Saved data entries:
---

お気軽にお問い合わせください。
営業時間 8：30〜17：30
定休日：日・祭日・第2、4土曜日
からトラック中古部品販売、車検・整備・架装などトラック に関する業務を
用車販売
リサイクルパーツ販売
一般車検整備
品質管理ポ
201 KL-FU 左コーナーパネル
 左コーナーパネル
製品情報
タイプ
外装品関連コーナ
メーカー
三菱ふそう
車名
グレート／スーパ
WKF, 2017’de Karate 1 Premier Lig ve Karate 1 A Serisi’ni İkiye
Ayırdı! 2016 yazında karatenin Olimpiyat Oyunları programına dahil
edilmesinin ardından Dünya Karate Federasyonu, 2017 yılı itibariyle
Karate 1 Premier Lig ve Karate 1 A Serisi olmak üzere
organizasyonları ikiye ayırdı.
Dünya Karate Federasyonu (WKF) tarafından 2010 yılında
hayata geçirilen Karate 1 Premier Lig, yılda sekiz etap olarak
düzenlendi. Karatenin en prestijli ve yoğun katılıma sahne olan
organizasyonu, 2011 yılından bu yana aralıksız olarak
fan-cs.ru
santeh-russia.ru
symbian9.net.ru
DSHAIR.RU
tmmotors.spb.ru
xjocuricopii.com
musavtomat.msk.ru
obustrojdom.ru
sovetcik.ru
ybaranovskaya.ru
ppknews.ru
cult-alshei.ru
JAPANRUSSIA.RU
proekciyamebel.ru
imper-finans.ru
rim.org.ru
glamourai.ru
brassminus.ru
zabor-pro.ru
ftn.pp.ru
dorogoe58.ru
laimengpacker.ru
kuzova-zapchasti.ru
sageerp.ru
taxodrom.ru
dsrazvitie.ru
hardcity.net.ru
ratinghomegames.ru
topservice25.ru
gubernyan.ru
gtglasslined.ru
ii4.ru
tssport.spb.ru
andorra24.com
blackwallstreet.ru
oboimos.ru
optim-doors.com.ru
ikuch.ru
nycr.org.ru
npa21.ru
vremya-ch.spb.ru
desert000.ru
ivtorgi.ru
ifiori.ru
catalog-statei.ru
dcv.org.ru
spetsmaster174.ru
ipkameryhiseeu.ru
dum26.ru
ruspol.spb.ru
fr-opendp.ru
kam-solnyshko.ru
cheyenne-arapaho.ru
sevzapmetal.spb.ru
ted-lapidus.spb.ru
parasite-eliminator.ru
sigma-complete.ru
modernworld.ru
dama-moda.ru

---

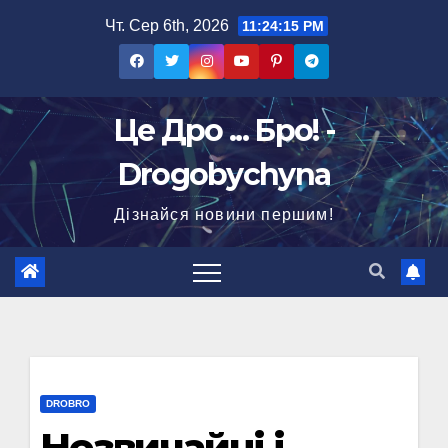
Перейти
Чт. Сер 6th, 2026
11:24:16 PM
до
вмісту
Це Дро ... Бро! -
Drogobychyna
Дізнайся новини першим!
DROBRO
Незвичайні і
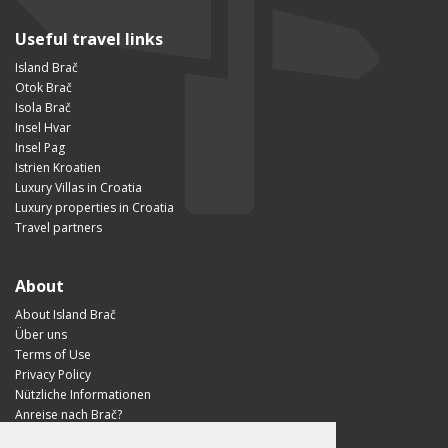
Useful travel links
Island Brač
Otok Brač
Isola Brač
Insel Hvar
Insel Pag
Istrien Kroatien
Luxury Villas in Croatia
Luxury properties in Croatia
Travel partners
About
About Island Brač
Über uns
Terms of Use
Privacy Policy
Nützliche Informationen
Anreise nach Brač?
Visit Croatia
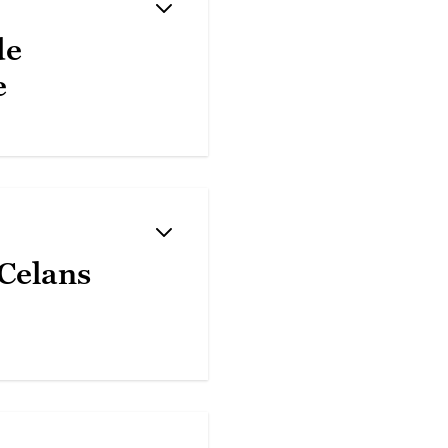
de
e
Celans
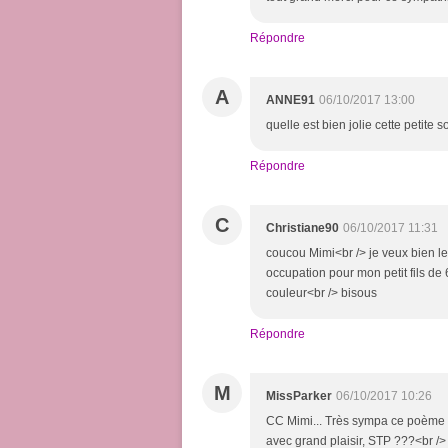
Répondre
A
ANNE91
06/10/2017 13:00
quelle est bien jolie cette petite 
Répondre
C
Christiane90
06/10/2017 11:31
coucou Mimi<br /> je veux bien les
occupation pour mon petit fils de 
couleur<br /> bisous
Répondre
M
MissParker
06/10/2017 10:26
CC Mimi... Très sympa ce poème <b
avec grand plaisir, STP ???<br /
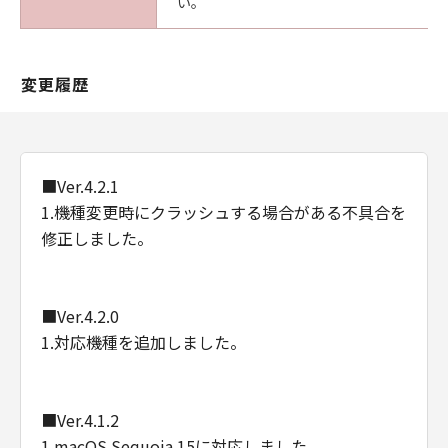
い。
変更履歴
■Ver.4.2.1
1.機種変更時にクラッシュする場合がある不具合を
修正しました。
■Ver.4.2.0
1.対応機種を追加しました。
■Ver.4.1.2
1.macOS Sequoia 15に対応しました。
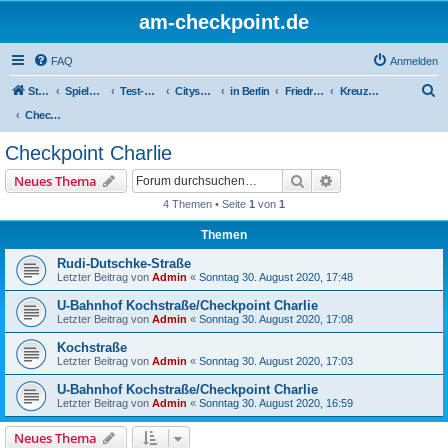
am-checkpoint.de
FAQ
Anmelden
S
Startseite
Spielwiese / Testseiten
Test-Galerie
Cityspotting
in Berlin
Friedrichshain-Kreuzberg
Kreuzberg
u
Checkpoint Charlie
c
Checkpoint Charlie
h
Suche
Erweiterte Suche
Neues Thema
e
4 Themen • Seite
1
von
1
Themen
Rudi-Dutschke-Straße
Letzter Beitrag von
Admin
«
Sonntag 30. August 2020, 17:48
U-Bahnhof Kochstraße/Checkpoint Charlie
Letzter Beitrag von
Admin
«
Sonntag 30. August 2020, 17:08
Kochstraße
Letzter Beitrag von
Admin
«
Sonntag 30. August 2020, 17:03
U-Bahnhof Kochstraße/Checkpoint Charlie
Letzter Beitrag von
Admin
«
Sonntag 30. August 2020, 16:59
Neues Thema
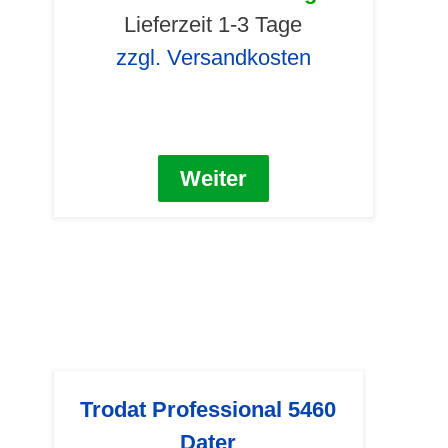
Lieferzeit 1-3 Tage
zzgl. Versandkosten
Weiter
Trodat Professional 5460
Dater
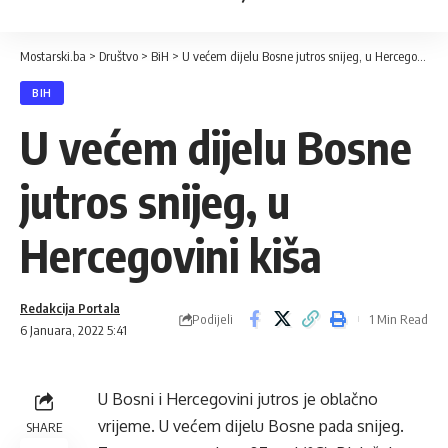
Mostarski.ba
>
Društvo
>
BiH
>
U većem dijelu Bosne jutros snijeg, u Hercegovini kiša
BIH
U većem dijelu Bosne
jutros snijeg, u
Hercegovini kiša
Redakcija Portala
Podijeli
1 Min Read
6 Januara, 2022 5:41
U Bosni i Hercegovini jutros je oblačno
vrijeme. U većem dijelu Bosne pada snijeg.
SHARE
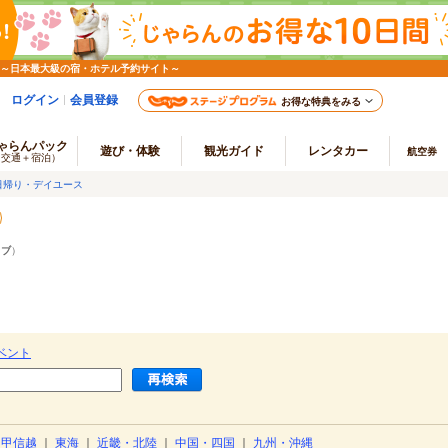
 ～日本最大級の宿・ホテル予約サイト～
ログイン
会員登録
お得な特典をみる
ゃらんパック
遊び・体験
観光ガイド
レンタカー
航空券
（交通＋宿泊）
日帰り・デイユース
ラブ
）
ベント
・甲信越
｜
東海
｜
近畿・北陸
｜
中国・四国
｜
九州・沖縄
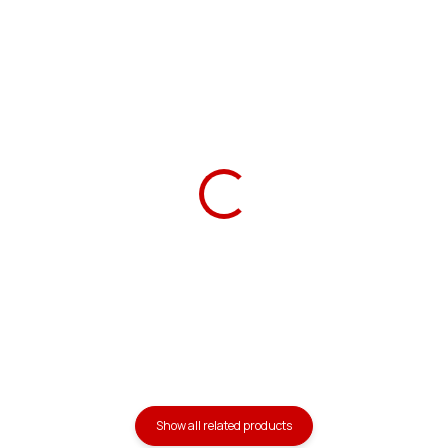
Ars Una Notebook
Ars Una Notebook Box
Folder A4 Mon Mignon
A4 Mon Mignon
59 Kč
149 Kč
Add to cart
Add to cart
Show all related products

---

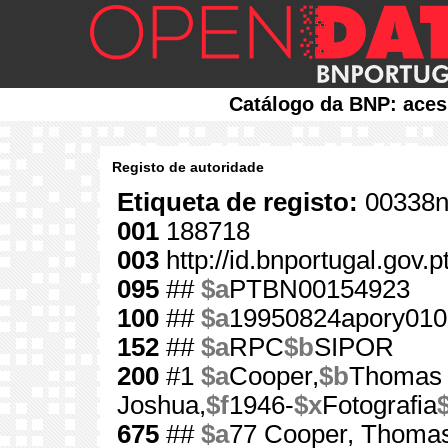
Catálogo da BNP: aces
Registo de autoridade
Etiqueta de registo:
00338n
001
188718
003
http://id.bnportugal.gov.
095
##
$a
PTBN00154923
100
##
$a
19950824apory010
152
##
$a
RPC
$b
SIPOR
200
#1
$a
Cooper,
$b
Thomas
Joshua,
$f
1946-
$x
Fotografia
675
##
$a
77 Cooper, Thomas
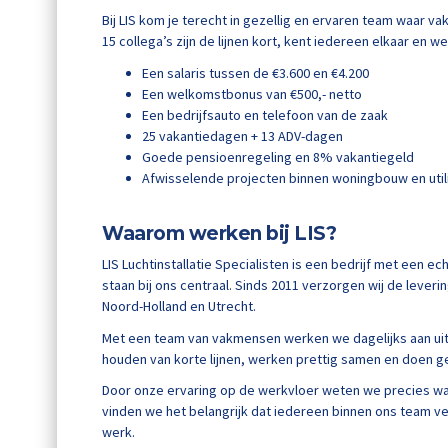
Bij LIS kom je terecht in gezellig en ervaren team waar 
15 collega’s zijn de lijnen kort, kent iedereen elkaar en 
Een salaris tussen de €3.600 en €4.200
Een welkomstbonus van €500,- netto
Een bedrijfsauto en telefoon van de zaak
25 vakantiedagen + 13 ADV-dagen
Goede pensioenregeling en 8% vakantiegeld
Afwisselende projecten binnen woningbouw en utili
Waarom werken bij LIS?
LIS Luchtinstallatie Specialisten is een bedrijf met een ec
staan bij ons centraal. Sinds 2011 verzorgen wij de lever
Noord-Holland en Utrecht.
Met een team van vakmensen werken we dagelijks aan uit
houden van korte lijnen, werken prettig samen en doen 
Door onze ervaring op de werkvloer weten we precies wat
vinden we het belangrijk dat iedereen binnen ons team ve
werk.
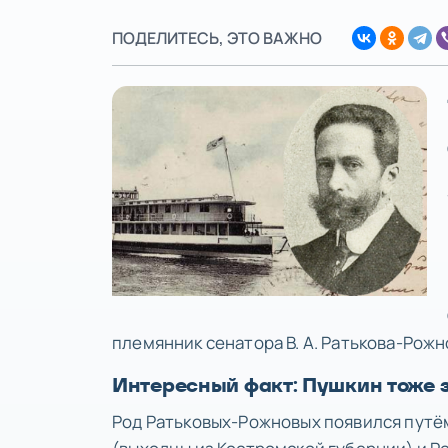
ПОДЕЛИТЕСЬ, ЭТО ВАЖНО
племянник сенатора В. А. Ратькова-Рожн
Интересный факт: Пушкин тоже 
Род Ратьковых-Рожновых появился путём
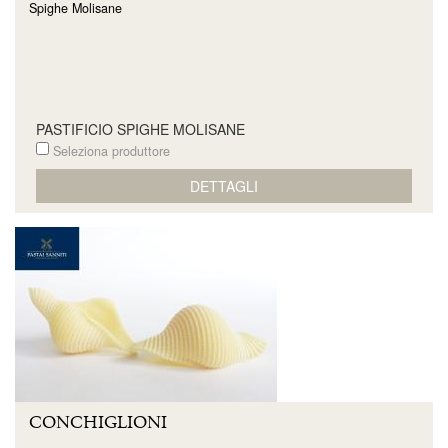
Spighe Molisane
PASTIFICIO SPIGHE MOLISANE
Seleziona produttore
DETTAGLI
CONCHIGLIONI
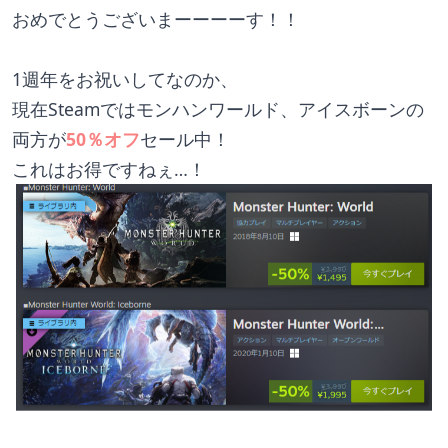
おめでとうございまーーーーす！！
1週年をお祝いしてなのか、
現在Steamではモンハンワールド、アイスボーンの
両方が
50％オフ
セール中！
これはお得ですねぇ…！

---

● Assignment: Please copy the lines from the records above, starting at the line containing "おめでとうございまーーーーす！！" and ending at the line containing "これはお得ですねぇ…！". Include both of those lines and change nothing.

● Solution to the exercise:
おめでとうございまーーーーす！！
1週年をお祝いしてなのか、
現在Steamではモンハンワールド、アイスボーンの
両方が
50％オフ
セール中！
これはお得ですねぇ…！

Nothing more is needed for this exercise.